Gonadotropin-Releasing Hormone (GnRH) Metabolite, GnRH-(1-5), Mediates Cell Migration and Invasion in the Ishikawa Cell Line
Presentation Number: SUN-0041
Date of Presentation: June 22nd, 2014
Madelaine J Cho-Clark*1, Darwin Omar Larco1, Maya Jane Sorini2, Shailaja K Mani3 and Tao-Yiao John Wu1
1Uniformed Services University, Bethesda, MD, 2Holton-Arms School, Bethesda, MD, 3Baylor College of Medicine, Houston, TX
GnRH is a decapeptide known for its key role in regulating the hypothalamic-pituitary-gonadal (HPG) axis. While its major role in HPG regulation has been well characterized, its secondary level of regulation in peripheral tissues remains elusive. GnRH is processed by zinc metalloendopeptidase EC 188.8.131.52 (EP24.15) that cleaves the hormone at the Tyr5-Gly6 bond to form a pentapeptide, GnRH-(1-5). This pentapeptide’s actions differ from those of its parent peptide, GnRH, in both neural and peripheral cells. We have previously shown that GnRH-(1-5) stimulates epidermal growth factor (EGF) release, increases the phosphorylation of EGFR, and promotes cellular migration in the Ishikawa endometrial cancer cell line. We also demonstrated that the actions of GnRH-(1–5) are mediated by the orphan G protein-coupled receptor 101 (GPR101). The down-regulation of GPR101 expression by antisense oligonucleotide and by siRNA blocked the GnRH-(1–5)-mediated transactivation of EGFR and increases in cellular migration. Furthermore, the global MMP inhibitor, Batimastat, blocked GnRH-(1-5) mediated EGFR phosphorylation.
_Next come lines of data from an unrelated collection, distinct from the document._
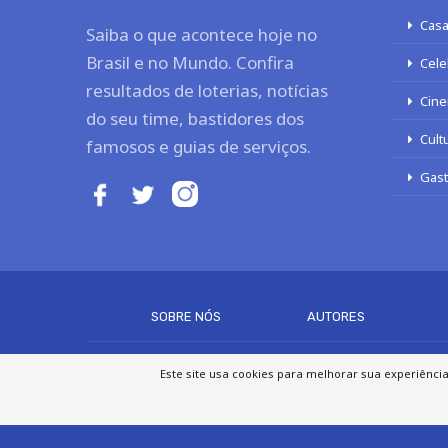
Casa
Saiba o que acontece hoje no
Brasil e no Mundo. Confira
Cele
resultados de loterias, notícias
Cine
do seu time, bastidores dos
Cult
famosos e guias de serviços.
Gas
SOBRE NÓS
AUTORES
Este site usa cookies para melhorar sua experiênci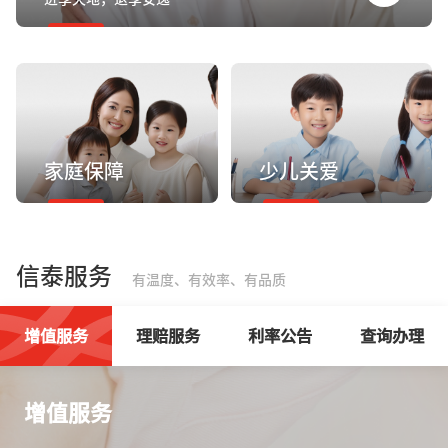
家庭保障
少儿关爱
信泰服务
有温度、有效率、有品质
增值服务
理赔服务
利率公告
查询办理
增值服务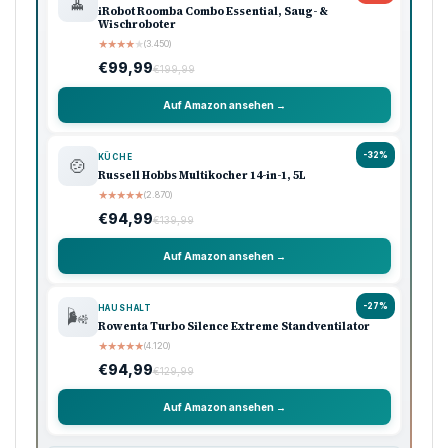
🧹
iRobot Roomba Combo Essential, Saug- &
Wischroboter
★
★
★
★
★
(3.450)
€99,99
€199,99
Auf Amazon ansehen →
-32%
KÜCHE
🍲
Russell Hobbs Multikocher 14-in-1, 5L
★
★
★
★
★
(2.870)
€94,99
€139,99
Auf Amazon ansehen →
-27%
HAUSHALT
🌬️
Rowenta Turbo Silence Extreme Standventilator
★
★
★
★
★
(4.120)
€94,99
€129,99
Auf Amazon ansehen →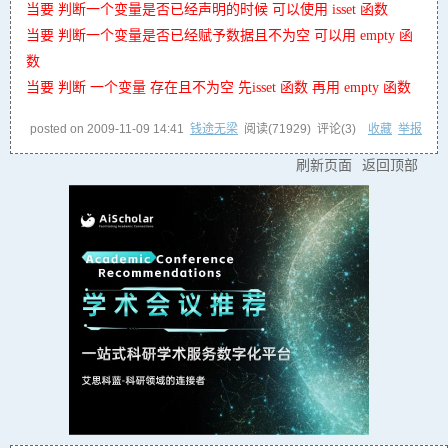
当要 判断一个变量是否已经声明的时候 可以使用 isset 函数
当要 判断一个变量是否已经赋予数据且不为空 可以用 empty 函
数
当要 判断 一个变量 存在且不为空 先isset 函数 再用 empty 函数
posted on
2009-11-09 14:41
钱途无梁
阅读(
71929
) 评论(
3
)
收藏
举报
刷新页面
返回顶部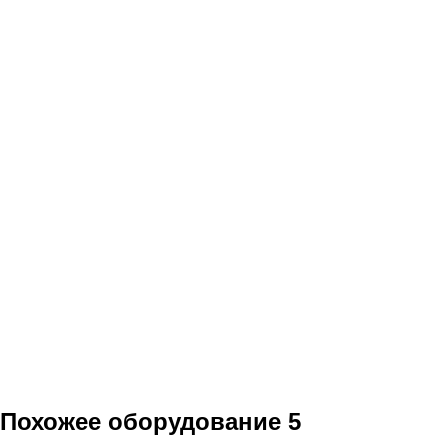
Похожее оборудование
5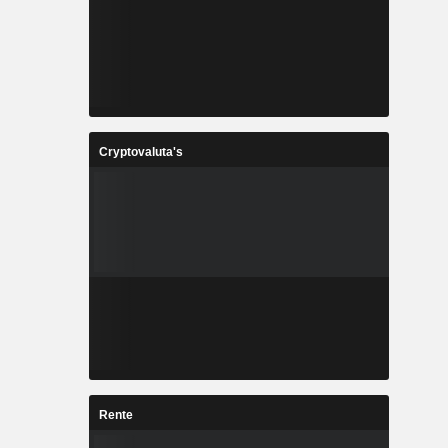
Cryptovaluta's
Rente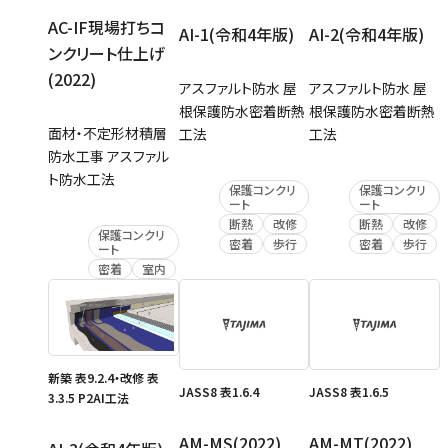
AC-IF現場打ちコ
AI-1(令和4年版)
AI-2(令和4年版)
ンクリート仕上げ
(2022)
アスファルト防水 屋
アスファルト防水 屋
根保護防水密着断熱
根保護防水密着断熱
面材・不定形材積層
工法
工法
防水工事 アスファル
ト防水工法
保護コンクリ
保護コンクリ
ート
ート
断熱
改修
断熱
改修
保護コンクリ
密着
歩行
密着
歩行
ート
密着
室内
新築 表9.2.4・改修 表
JASS8 表1.6.4
JASS8 表1.6.5
3.3.5 P2AI工法
AM-MS(2022)
AM-MT(2022)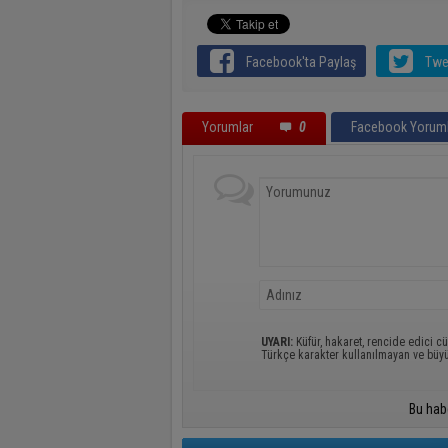
Facebook'ta Paylaş
Twe
Yorumlar
0
Facebook Yoruml
UYARI:
Küfür, hakaret, rencide edici cü
Türkçe karakter kullanılmayan ve büy
Bu hab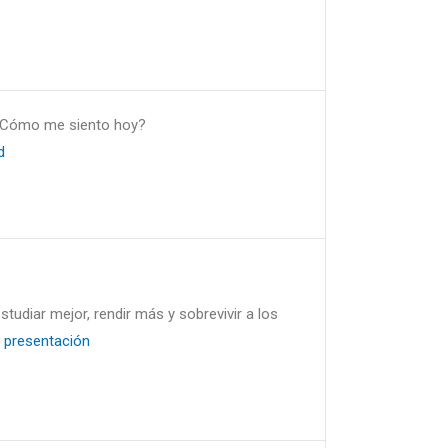
 ¿Cómo me siento hoy?
d
studiar mejor, rendir más y sobrevivir a los
 presentación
This suggests that activation of GPR101 may mobilize MMPs at the membrane level to release membrane bound EGF. In this study, we investigated the effect of GnRH-(1-5) on cellular migration and invasion by examining its regulation of collagenases MMP2 and MMP9. Using the matrigel invasion assay, we examined the effects of GnRH-(1-5) and its parental analogs on migration and invasion in the Ishikawa cell line and compared them to the vehicle (VEH) control. Treatment with GnRH-(1-5) (100nM) increased both migration and invasion into the matrigel by ~20% and 30% (p<0.05), respectively at t= 48h whereas treatment with 100nM GnRH had no effect (p>0.10) on either parameters. Interestingly, treatment with (D-Ser6)-GnRH (an agonist of GnRH), resulted in an anti-migratory effect (p<0.05), while having no effect on invasion. Furthermore, treatment with GnRH-(1-5) increased (p<0.05) the levels of MMP9 in the crude membrane fraction, whereas treatment with 100nM GnRH or 100nM (D-Ser6)-GnRH had no effect (p>0.10). No change (p>0.10) in MMP2 levels was observed in the lysate and crude membrane fractions with all treatments. Our results suggest that GnRH-(1-5) regulate the recruitment of MMP9 to the membrane level to stimulate migration and invasion.